SOURCE TEXT:
He made his debut as a two-year old on November 11, 2002 over 6 furlongs at a sloppy Delaware Park, finishing an encouraging second. He made one more appearance as a two-year old at Aqueduct Racetrack in New York but was a disappointing eighth. Reappearing at Pimlico the following spring, he ran second again. After a couple more outings back at Delaware Park, he was taken to Monmouth, where he scored his first – and only – victory on US soil in a 6 furlong allowance race on July 12, 2003.

At the end of his three-year old season he was sold to Korea. His US racing record was 14 runs with 1 win, 4 seconds and 1 third. In total he won $51,000. Four months after his last US appearance – a claiming race at Philadelphia Park between Christmas and New Year – he debuted in Korea on April 3, 2004 winning at seven furlongs with ease. He did enough throughout the remainder of his four-year old campaign to merit an invite to the season ending Grand Prix in December. It didn’t quite go to plan as he finished sixth. However, he was not done with this race.

2005 was Subsidy’s year. He won the Owner’s Trophy in April and, despite suffering a surprise defeat to Value Play in the KRA Chairman’s Cup the following month, harvested big handicaps throughout the summer and autumn and headed into the Grand Prix as favourite. He didn’t disappoint. Hitting the front as the field turned for home, Subsidy stretched away for a three length win, taking Korean racing’s biggest prize as well as the Horse of the Year award.

By 2006, Bally Brae was on the scene. A year younger than Subsidy, the pair would spend the next three years battling it out in big handicaps. Their connections could have avoided each other in all but the very biggest races but they would regularly meet. In the Grand Prix of that year, neither would win as Flying Cat took the honours with Bally Brae in second and an out-of-sorts Subsidy back in fourth. Only running five times in 2006, Subsidy still picked up three wins. It was Bally Brae though who picked up Horse of the Year.

DIRECTIONS FOR THIS TASK:
Output the stretch of the racehorse text from "At the end of" through "with this race.", copied word for word. This material plays no part in what follows.

DATASET EXTRACT:
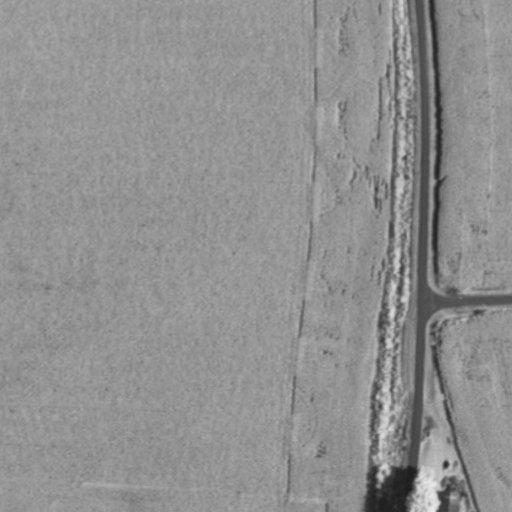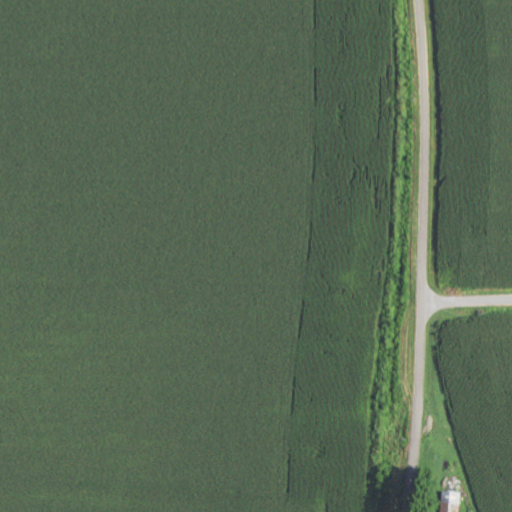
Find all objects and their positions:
==
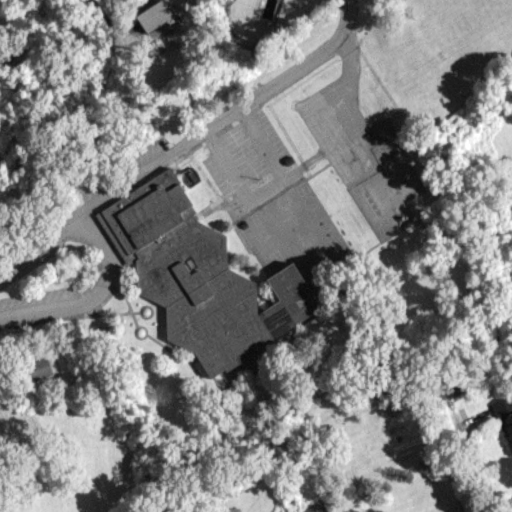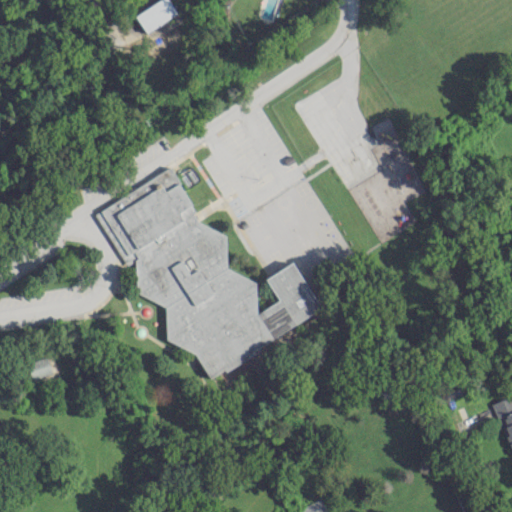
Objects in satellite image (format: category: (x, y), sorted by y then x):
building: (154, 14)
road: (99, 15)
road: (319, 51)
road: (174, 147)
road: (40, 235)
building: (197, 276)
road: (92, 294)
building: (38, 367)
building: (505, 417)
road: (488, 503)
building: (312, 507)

CORRECT OUTPUT:
At the end of his three-year old season he was sold to Korea. His US racing record was 14 runs with 1 win, 4 seconds and 1 third. In total he won $51,000. Four months after his last US appearance – a claiming race at Philadelphia Park between Christmas and New Year – he debuted in Korea on April 3, 2004 winning at seven furlongs with ease. He did enough throughout the remainder of his four-year old campaign to merit an invite to the season ending Grand Prix in December. It didn’t quite go to plan as he finished sixth. However, he was not done with this race.